Whereas our major metro house price index had recorded 7.4 percent year-on-year house price inflation in the second quarter of 2015, the mining towns house price index recorded a slower 3.6 percent.

Converting the index to real terms, adjusting for consumer price inflation over time (using PCE deflator), we see negative growth to the tune of -0.4 percent in the first quarter. While we wait for complete second quarter PCE inflation data, the second quarter was almost certain to be negative in real terms yet again, given that inflation has been rising from its first quarter low.

The weakness in the mining town index is hardly surprising, given the current and long term weakness in mining sector production growth. Current levels of the South African mining production index are back at levels similar to the late-1990s, before that production growth surge of sorts early to mid- last decade.

With little longer term improvement in output levels since the 1990s, it is of little surprise that the mining towns house price index, and especially the gold mining towns house price index, has underperformed the major metros since the late 1990s.

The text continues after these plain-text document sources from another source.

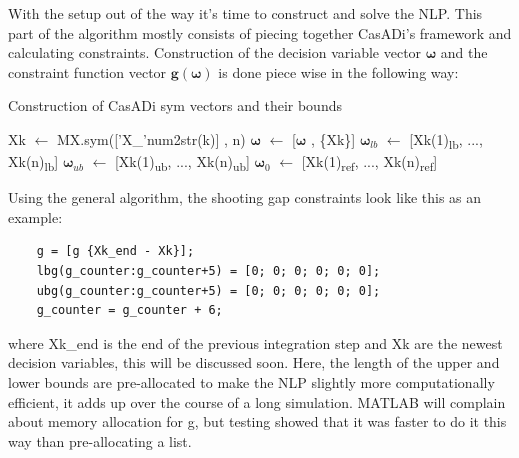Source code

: With the setup out of the way it's time to construct and solve the \gls{NLP}. This part of the algorithm
mostly consists of piecing together CasADi's framework and calculating constraints. Construction of the decision variable vector $\bm{\omega}$ and the constraint function
vector $\textbf{g}(\bm{\omega})$ is done piece wise in the following way:
\begin{algorithm}[ht]
    \caption{Construction of CasADi sym vectors and their bounds} \label{ALG: general CasADi sym}
    \begin{algorithmic}
        \State Xk $\gets$ MX.sym(['X\_'num2str(k)] , n) 
        \State $\bm{\omega}$ $\gets$ [$\bm{\omega}$ , \{Xk\}]
        \State $\bm{\omega}_{lb}$ $\gets$ [Xk(1)\textsubscript{lb}, ..., Xk(n)\textsubscript{lb}]
        \State $\bm{\omega}_{ub}$ $\gets$ [Xk(1)\textsubscript{ub}, ..., Xk(n)\textsubscript{ub}]
        \State $\bm{\omega}_0$ $\gets$ [Xk(1)\textsubscript{ref}, ..., Xk(n)\textsubscript{ref}] 
    \end{algorithmic}
\end{algorithm}

Using the general algorithm, the shooting gap constraints look like this as an example:
\begin{lstlisting}
    g = [g {Xk_end - Xk}];
    lbg(g_counter:g_counter+5) = [0; 0; 0; 0; 0; 0];
    ubg(g_counter:g_counter+5) = [0; 0; 0; 0; 0; 0];
    g_counter = g_counter + 6;
\end{lstlisting}
where Xk\_end is the end of the previous integration step and Xk are the newest decision variables, this will be discussed soon.
Here, the length of the upper and lower bounds are pre-allocated to make the \gls{NLP} slightly more computationally efficient,
it adds up over the course of a long simulation. MATLAB will complain about memory allocation for g, 
but testing showed that it was faster to do it this way than pre-allocating a list.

To illustrate these relative long term performances, we compile the various house price indices using the first quarter of 1999 as the starting point where all are equal to 100. Since the first quarter of 1999, the major metro house price index has risen by 513.55 percent, the mining towns index by 427.19 percent, and the battling gold mining towns index by an even lesser 363.17 percent.

The residential markets in these towns don’t yet appear extremely weak, however, still inflating slightly in nominal terms. Importantly, there has been some mining production growth to provide small support in recent times. After a sizeable mining output dip in 2014, which had much to do with major strike disruptions especially in the platinum sector, production growth returned to positive rates earlier this year.

However, the situation looking forward appears bleak. Commodity prices globally have dropped sharply, with the IMF metals commodity price index having almost halved since early 2011.

Coupled to this the mining sector’s labour relations situation is tense, and news of potential production cuts and retrenchments has proliferated in recent times.

On top of this, like everyone else in South Africa, many home owners in these towns have to contend with slowly rising interest rates.

Looking forward, therefore, we would expect the mining regions’ residential markets to continue to be one of the underperforming segments of the national residential market, with real house price decline continuing, and with the risk of even moving to periodic nominal house price decline.

*John Loos is the household and property sector strategist at FNB Home Loans.